With one of my anterior placenta pregnancies I started feeling movement at 16 weeks and my husband felt baby kick at 19 weeks. For me I don’t think having an anterior placenta impacted feeling fetal movement.
I did notice, however, that I only felt movement down low and to the sides, which makes sense because the placenta was cushioning any kicks I may have otherwise felt with a posterior placenta.
Is It Harder to Determine Baby’s Position with an Anterior Placenta?
Another reason I’m not a fan of anterior placentas is because I always look forward to figuring out my baby’s position (aka belly mapping) and an anterior placenta makes it a bit more difficult.
Because there’s a placenta in the way, an anterior placenta makes it more challenging for moms to figure out their baby’s position.
Will an Anterior Placenta Make Labor Longer and More Painful?
A quick google search will reveal that some people believe OP babies are more common with an anterior placenta. Uh-oh!
An OP baby is the occiput posterior position (head down and facing mom’s front). The optimal position, however, is occiput anterior which is head down and facing mom’s back. Having a baby in the optimal position makes labor shorter and less painful – a good thing!
If babies with anterior placentas are more likely to be in an un-optimal position, it makes sense to think that anterior placentas cause harder, longer, and more painful labors. Not good!
After consulting the Spinning Babies website I’ve concluded that no, an anterior placenta doesn’t necessarily mean baby will be in an un-optimal position resulting in a longer, more painful, and complicated birth. Especially if you apply the 3 principles of spinning babies to your pregnancy!
The 3 Principles of Spinning Babies
- Balance your uterus. 1-5 short inversions per day and the rebozo are your friend.
- Apply gravity using maternal positioning. Couches and recliners are for wimps!
- Move the mother. Pelvic rocks, swimming, and more inversions.
A good time to start implementing these things is around 20 weeks. Pregnant women should be doing daily inversions, stretching, pelvic floor exercises, gentle prenatal yoga, psoas exercises, brisk walking, and swimming!

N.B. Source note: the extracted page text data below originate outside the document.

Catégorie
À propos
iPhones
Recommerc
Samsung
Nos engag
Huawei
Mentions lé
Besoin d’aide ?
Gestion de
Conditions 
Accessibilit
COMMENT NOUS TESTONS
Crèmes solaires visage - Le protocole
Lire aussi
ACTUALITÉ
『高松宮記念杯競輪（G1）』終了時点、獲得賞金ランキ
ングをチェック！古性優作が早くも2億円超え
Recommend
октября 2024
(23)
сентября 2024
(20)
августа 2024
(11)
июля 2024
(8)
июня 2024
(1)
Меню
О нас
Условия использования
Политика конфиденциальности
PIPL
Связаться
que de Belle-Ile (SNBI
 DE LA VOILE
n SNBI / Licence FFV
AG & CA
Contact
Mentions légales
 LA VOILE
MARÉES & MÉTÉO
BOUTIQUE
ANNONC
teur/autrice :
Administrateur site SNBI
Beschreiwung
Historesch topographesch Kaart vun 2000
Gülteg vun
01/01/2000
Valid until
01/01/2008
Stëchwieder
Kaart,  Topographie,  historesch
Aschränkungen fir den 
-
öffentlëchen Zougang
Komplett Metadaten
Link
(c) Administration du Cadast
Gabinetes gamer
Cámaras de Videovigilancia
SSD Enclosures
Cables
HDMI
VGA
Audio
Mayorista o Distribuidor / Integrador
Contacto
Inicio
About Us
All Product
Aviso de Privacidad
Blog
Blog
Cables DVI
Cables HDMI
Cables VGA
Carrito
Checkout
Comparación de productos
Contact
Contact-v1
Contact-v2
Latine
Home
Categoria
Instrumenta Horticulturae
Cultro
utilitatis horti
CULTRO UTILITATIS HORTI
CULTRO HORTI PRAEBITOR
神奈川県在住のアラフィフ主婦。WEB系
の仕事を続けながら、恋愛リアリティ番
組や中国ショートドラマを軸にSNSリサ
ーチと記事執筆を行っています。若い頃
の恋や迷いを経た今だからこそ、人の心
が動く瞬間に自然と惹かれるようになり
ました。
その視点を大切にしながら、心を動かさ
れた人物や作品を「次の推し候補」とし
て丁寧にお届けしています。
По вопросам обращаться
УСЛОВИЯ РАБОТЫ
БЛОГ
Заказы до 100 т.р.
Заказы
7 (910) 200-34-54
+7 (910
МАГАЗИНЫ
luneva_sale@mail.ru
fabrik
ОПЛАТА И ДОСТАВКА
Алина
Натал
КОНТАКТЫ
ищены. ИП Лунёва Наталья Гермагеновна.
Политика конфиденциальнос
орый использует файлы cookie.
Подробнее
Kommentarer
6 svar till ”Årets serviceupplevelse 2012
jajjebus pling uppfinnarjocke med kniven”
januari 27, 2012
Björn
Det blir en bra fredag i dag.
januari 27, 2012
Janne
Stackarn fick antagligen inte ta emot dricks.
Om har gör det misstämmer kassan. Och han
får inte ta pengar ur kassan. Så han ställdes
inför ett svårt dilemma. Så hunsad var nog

The Daily Essentials video by Spinning Babies is probably the best resource I’ve found to prepare you and your baby for a less painful and more empowered birth experience.
SIDE NOTE: I gave birth to my daughter one day before her due date. Her labor was straightforward and I had no baby positioning problems or placenta problems. Everything went great!
Will I Need to Have a Cesarean Birth Because of My Anterior Placenta?
A diagnosis of an anterior placenta in and of itself is not a medically indicated reason for a cesarean section. In English – No, you won’t need a cesarean because your placenta is anterior.
Other placenta issues like placenta previa (where the placenta covers all or part of the cervix – not an emergency but you obviously cannot have a vaginal birth if the placenta is still covering the cervix at 40 weeks or full term), or placental abruption (where the placenta becomes partially or completely detached from the uterus – AN EMERGENCY!) would definitely be reason to have a life saving cesarean birth.
Will I Have a Bigger Belly with an Anterior Placenta?
Nope, your belly shouldn’t be any bigger with or without an anterior placenta. Every pregnant woman has the same stuff in her uterus, it’s just arranged differently!
Does Having an Anterior Placenta Mean Boy or Girl?
As fun as it would be to confirm that there are more boy or girl babies associated with anterior placentas, it’s just not a thing. Sorry!
Is an Anterior Placenta Bad for Pregnancy and Birth?
In conclusion, an anterior placenta is not bad for pregnancy and birth. It’s a normal abnormality and no cause for concern.